**What to work on:**
a – Answer these questions from the text on power naps, one per line:
(i) How long did the pilots in one study nap each day?
(ii) At what hour, and for how many minutes, were the emergency department staff told to nap?
(iii) At what time did those staff undergo motor skills testing?
b – Resume the text on power naps, picking up right after its last sentence.

A power nap is definitely not a three-hour siesta to shorten the time between lunch and dinner. Nor is it necessarily even an hour long. By power napping, we refer to a short 20- to 30-minute midday sleep session. it doesn’t seem like much at first glance, but after reading about the benefits of power naps below, you’ll become a believer.
Top 7 Benefits of Power Naps
A short nap of around 30 minutes has been shown to improve alertness, productivity, and even reaction times in all kinds of activities. Naps are so good for the brain and body, in fact, that even NASA has taken notice. One study followed pilots who were allowed to nap for 25 minutes each day, discovering that just this tiny amount of time resulted in better performance and alertness. Another study found that planned naps in the workplace improved the alertness and performance of emergency department physicians and nurses. Researchers followed 49 physicians and nurses working three consecutive night shifts in their department, and instructed them to nap for 40 minutes at 3 a.m.
Most participants slept for 25 minutes (there’s that magic power nap number) then underwent motor skills testing at 7:30 a.m.The researchers discovered the group that napped had fewer performance lapses, less fatigue, less sleepiness, and were able to insert IVs more quickly . It sounds like everyone could use a 20- to 30-minute on-the-job nap, but most especially ER staff, pilots, and other professionals who hold lives in their hands.

(Photo sets of single scenes)

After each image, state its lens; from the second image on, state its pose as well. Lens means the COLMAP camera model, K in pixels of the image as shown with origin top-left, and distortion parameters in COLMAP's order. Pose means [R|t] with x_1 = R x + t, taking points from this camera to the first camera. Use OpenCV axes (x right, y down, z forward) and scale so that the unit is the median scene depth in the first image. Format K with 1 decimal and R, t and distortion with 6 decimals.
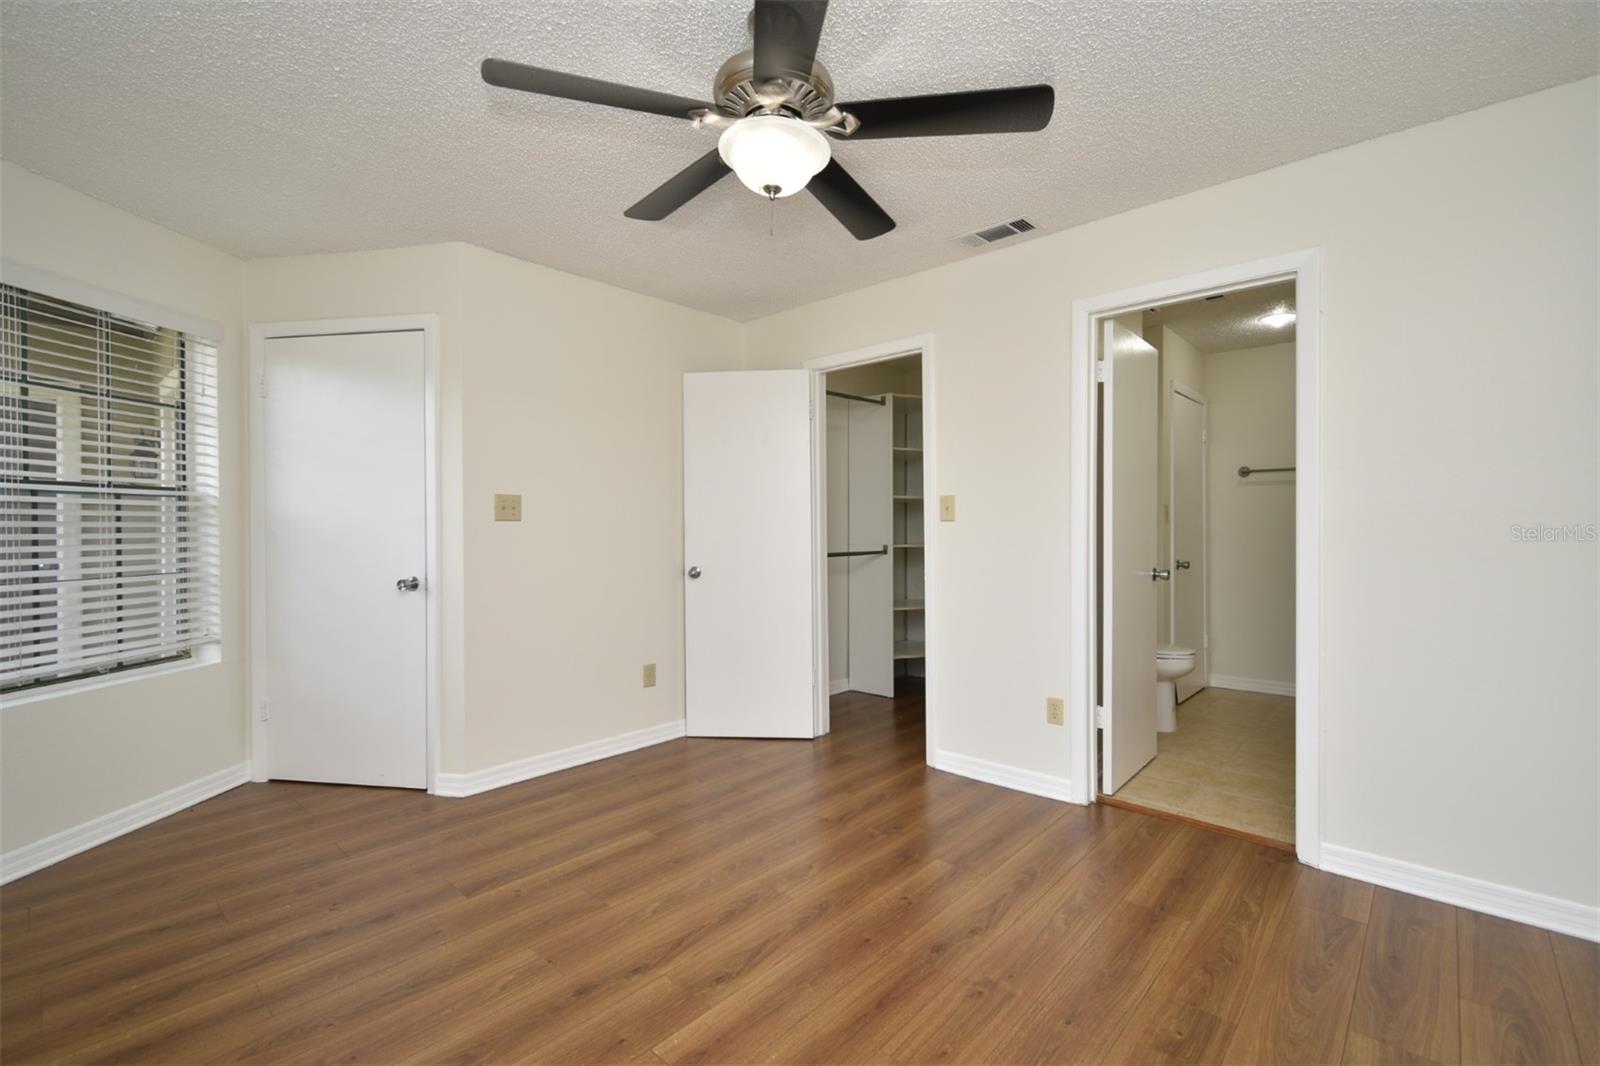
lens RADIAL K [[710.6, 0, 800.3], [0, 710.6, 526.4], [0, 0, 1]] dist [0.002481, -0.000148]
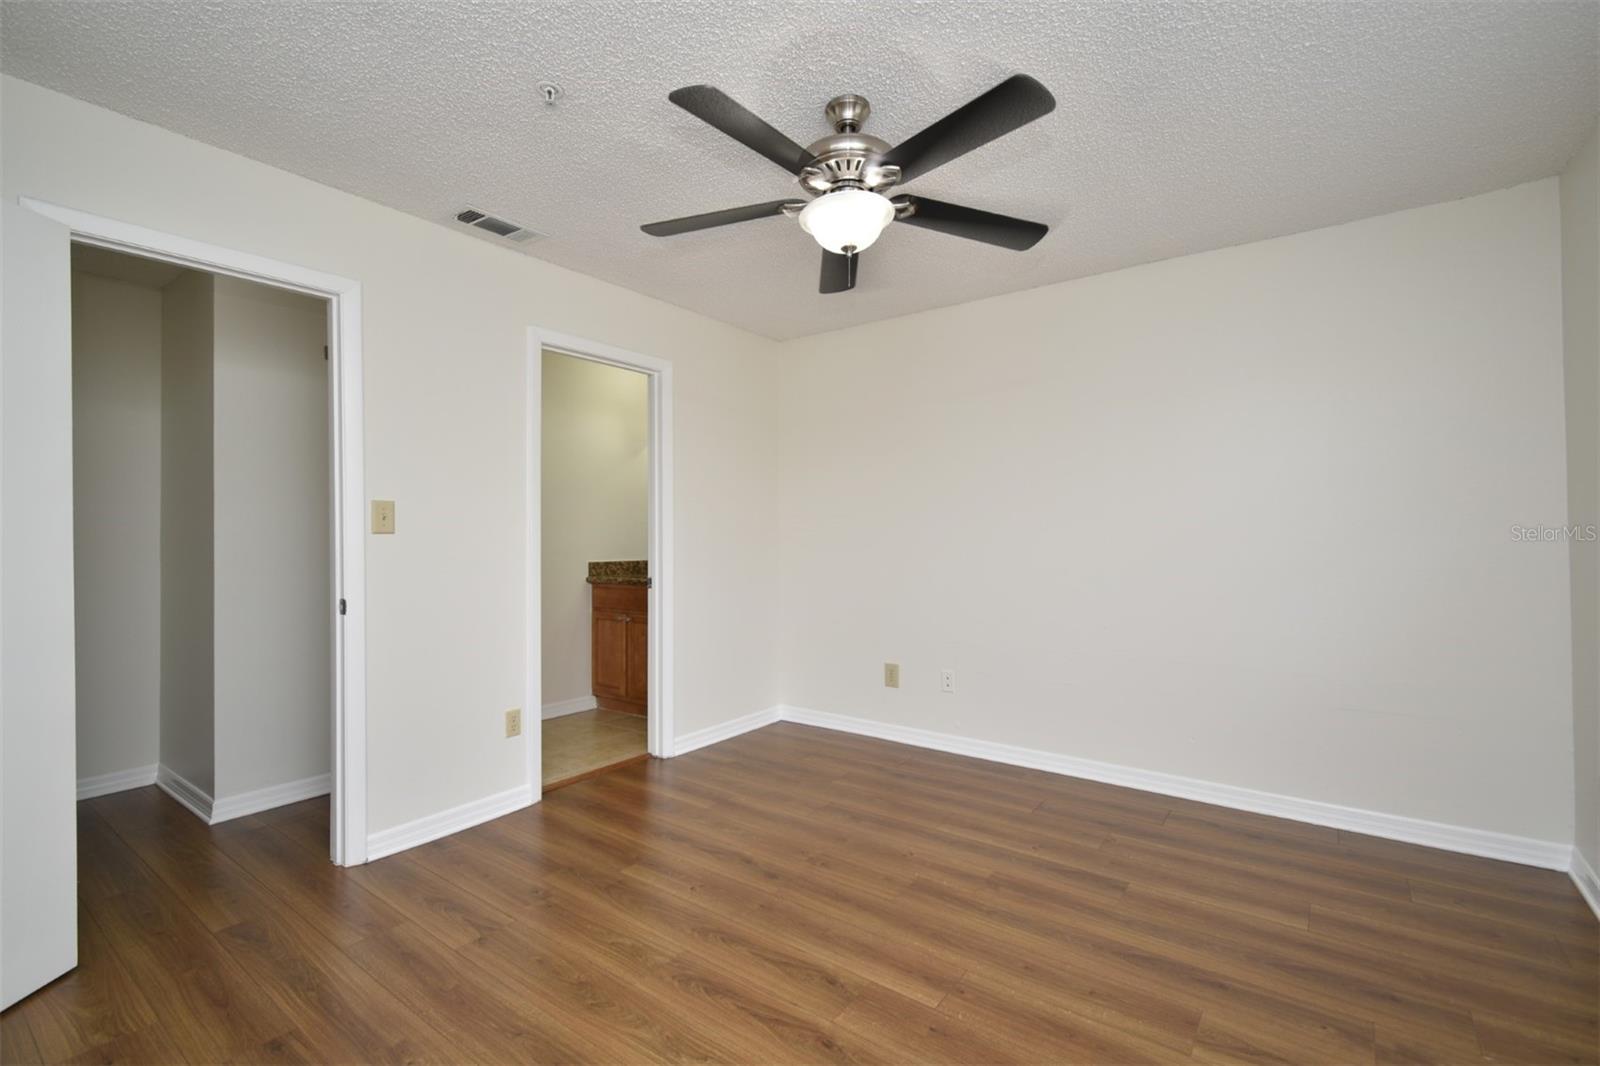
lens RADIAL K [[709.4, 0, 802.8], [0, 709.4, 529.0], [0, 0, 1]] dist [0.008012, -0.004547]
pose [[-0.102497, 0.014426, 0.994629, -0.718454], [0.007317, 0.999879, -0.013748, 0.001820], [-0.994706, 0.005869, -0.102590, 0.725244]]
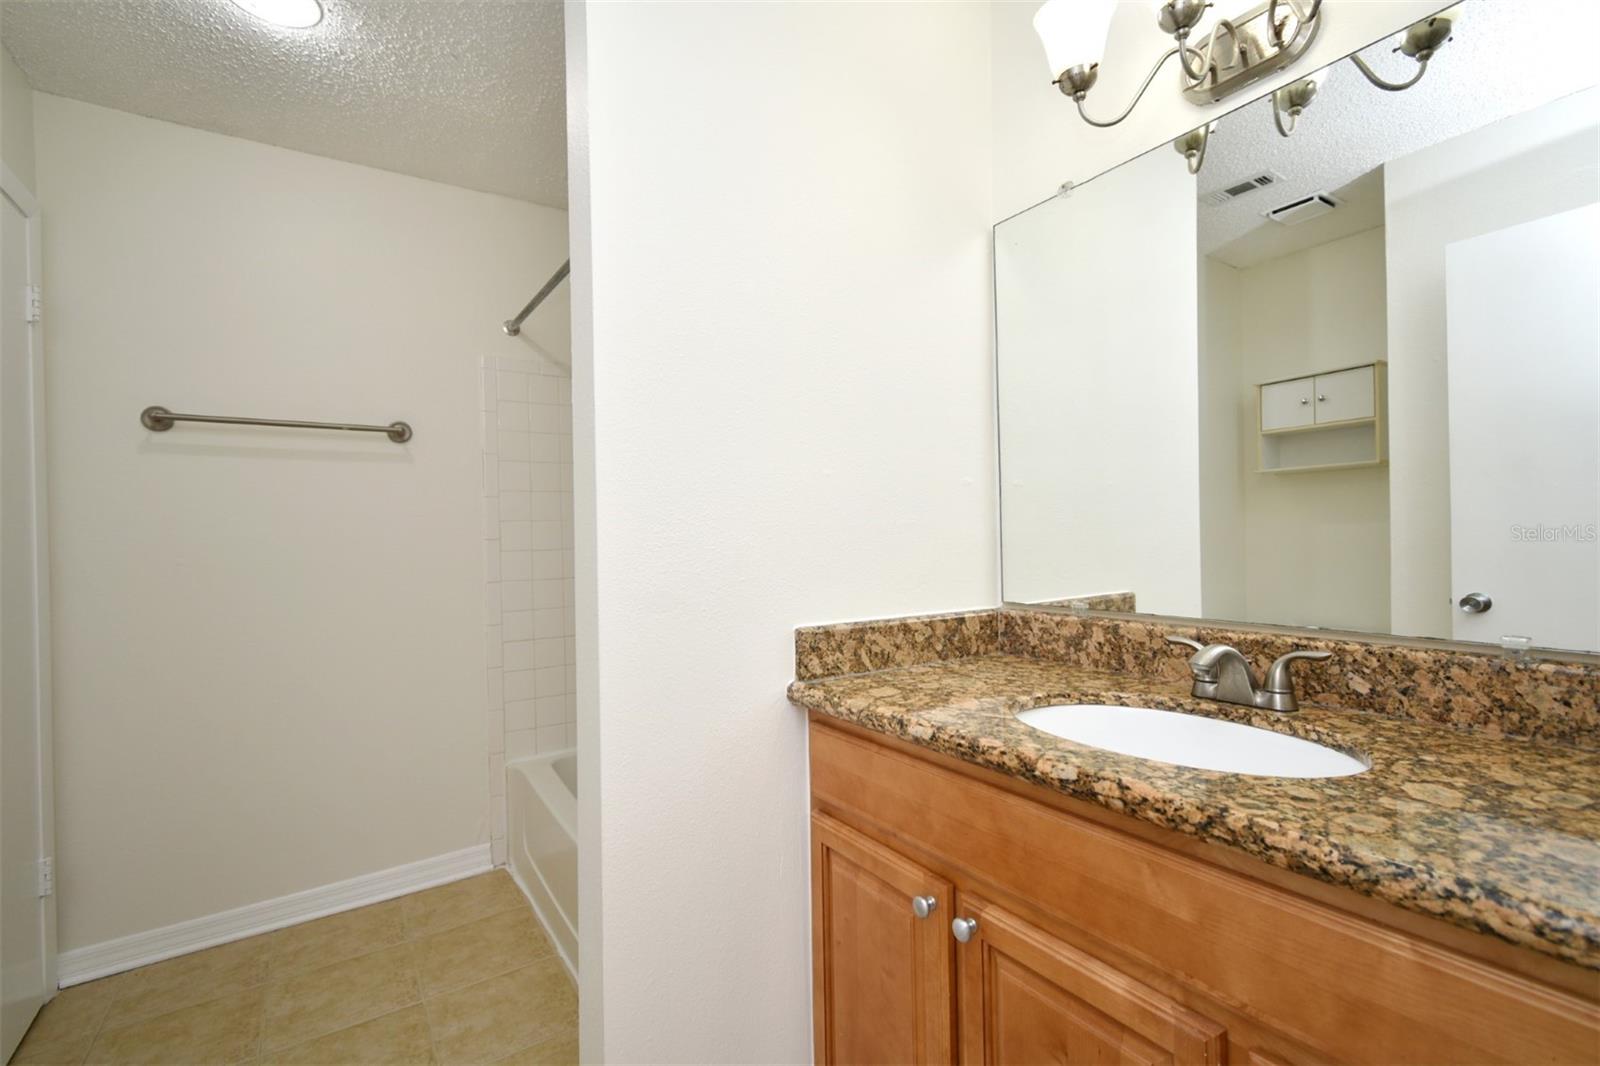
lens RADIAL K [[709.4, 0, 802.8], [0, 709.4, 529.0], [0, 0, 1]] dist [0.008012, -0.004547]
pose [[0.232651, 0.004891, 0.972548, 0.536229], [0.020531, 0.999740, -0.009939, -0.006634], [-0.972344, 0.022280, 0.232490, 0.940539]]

**Task-by-task answers:**
a –
(i) 25 minutes
(ii) At 3 a.m., for 40 minutes
(iii) 7:30 a.m.

b –
Power naps have also been studied extensively for their ability to improve memory and learning capacity. Researchers have discovered that, regardless of your age, power naps as short as 6 to 10 minutes can give you a boost of alertness, promote wakefulness, and enhance learning ability. On the other hand, napping for longer than 30 minutes has been associated with increased mortality. So take that for what it’s worth and set a timer .Meanwhile, if it’s creativity you’re after, napping might be your right brain’s best friend. A study conducted at Georgetown University’s Center for Functional and Molecular Imaging found that while we rest, the right hemisphere (which is involved in creative tasks) is actually very busy chattering away to itself. Researchers theorize this might be the reason for napping’s ability to enhance creativity and learning, but so far this is still just speculation.
If there was a way to reduce your blood pressure and rely less on prescriptions for your heart, would you do it? It turns out you could just by taking daily naps.Research conducted by cardiologists found that midday sleepers experienced decreased blood pressure and less damage from high blood pressure in their arteries and heart. Interestingly, another study also found that just the expectation of having an afternoon nap lowered blood pressure.
We often don’t take into account the type of damage that occurs when we become sleep deprived. Not only do we lose focus and become agitated, our body is also affected all the way down to the cellular level. Researchers have discovered that lack of sleep actually damages cells – and is particularly harsh on cells in the liver, lungs, and small intestine. Of course, this type of cell damage results in an increase of risk for developing disease. Luckily, the researchers noted that recovery sleep after sleep deprivation heals the damage.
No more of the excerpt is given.